Figure 4. Production of IFN with a replication competent adenoviral system resulted in improved in vitro oncolysis and elevated levels of IFN.

A. Superior oncolysis of IFN-expressing replication competent vectors. HP-1 and PGHam-1 hamster pancreatic cancer cells were infected with a replicating IFN-expressing virus (RGD-ΔE3-ADP-ham-IFN), a non-replicative IFN-expressing virus (RGD-nonrep-ham-IFN), or a non-replicative luciferase virus (RGD-nonrep-Luc) at 1000 vp/cell. The percentage of living cells was determined using the MTS assay at days 4,5, and 6 following viral infection. The oncolytic effect of the replication competent IFN-expressing adenovirus was significantly better than either of the non-replicative vectors (*p<0.05).
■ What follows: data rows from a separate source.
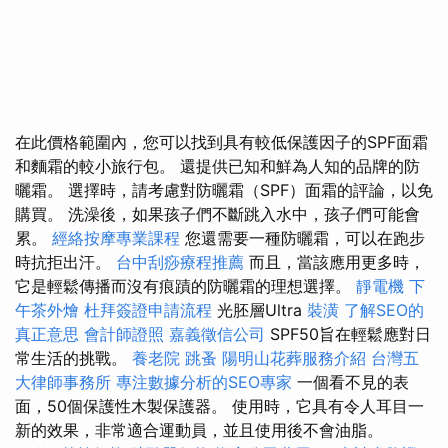
在此價格範圍內，您可以找到具有較低保護因子的SPF面霜
和麵霜的較小旅行包。 還提供已知和鮮為人知的品牌的防
曬霜。 選擇時，請考慮對防曬霜（SPF）面霜的評論，以免
購買。 洗澡後，如果孩子們不斷跳入水中，孩子們可能會
累。
經絡按摩專業課程
您還需要一種防曬霜，可以在跑步
時抗拒出汗。
台中刮痧療程推薦
而且，當該應用更多時，
它是輕鬆傳播而沒有痕蹟的防曬霜的理想選擇。
靜電機
下
午茶外燴
杜拜簽證申請流程
光胚層Ultra
裝潢
了解SEO的
真正意思
會計師證照
嘉義徵信公司
SPF50旨在輕鬆應對日
常生活的挑戰。
養老院
跳蚤
陽明山花葬服務介紹
台灣五
大律師事務所
專注數據分析的SEO專家
一個看不見的表
面，50個保護性木製保護器。 使用時，它具有令人耳目一
新的效果，非常適合運動員，並且使用後不會油脂。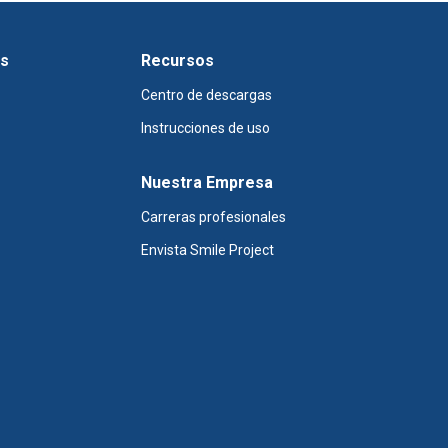
os
Recursos
Centro de descargas
Instrucciones de uso
Nuestra Empresa
Carreras profesionales
Envista Smile Project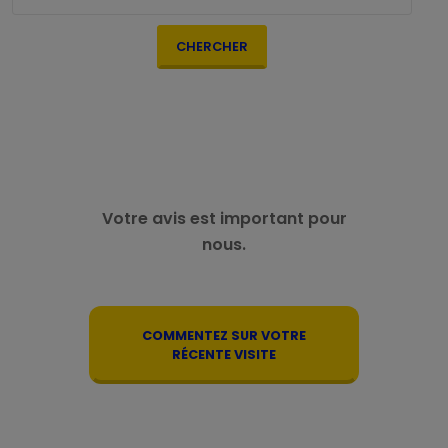
CHERCHER
Votre avis est important pour
nous.
COMMENTEZ SUR VOTRE
RÉCENTE VISITE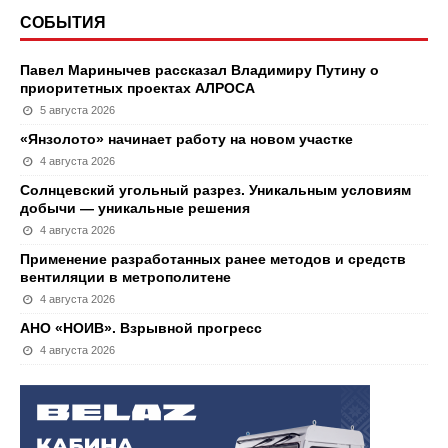
СОБЫТИЯ
Павел Маринычев рассказал Владимиру Путину о
приоритетных проектах АЛРОСА
5 августа 2026
«Янзолото» начинает работу на новом участке
4 августа 2026
Солнцевский угольный разрез. Уникальным условиям
добычи — уникальные решения
4 августа 2026
Применение разработанных ранее методов и средств
вентиляции в метрополитене
4 августа 2026
АНО «НОИВ». Взрывной прогресс
4 августа 2026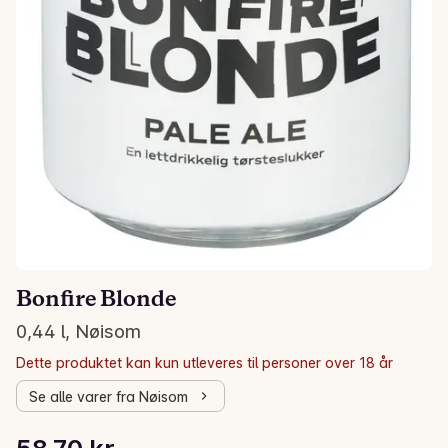
Bonfire Blonde
0,44 l, Nøisom
Dette produktet kan kun utleveres til personer over 18 år
Se alle varer fra Nøisom
Stykkpris: 133,41 kr /l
B. Crystal violet assay demonstrates the greatest degree of cell death with replication competency and IFN expression via the RGD-ΔE3-ADP-ham-IFN virus. 1×10⁵ cells were cultured in a 12 well plate and subsequently infected with viruses at a strength of 100 vp/cell. Crystal violet staining was performed eight days following viral inoculation.

C. Hamster pancreatic cancer cells (HP-1) were infected at 10 vp/cell, and the IFN level in the culture supernatant was determined by ELISA. At day 13 following viral inoculation and until the end of the experiment, the replicating IFN virus (RGD-ΔE3-ADP-ham-IFN) showed significantly higher IFN expression compared to its non-replicative counterpart (RGD-nonrep-ham-IFN) and the luciferase control (RGD-ΔE3-ADP-Luc) (* p<0.05).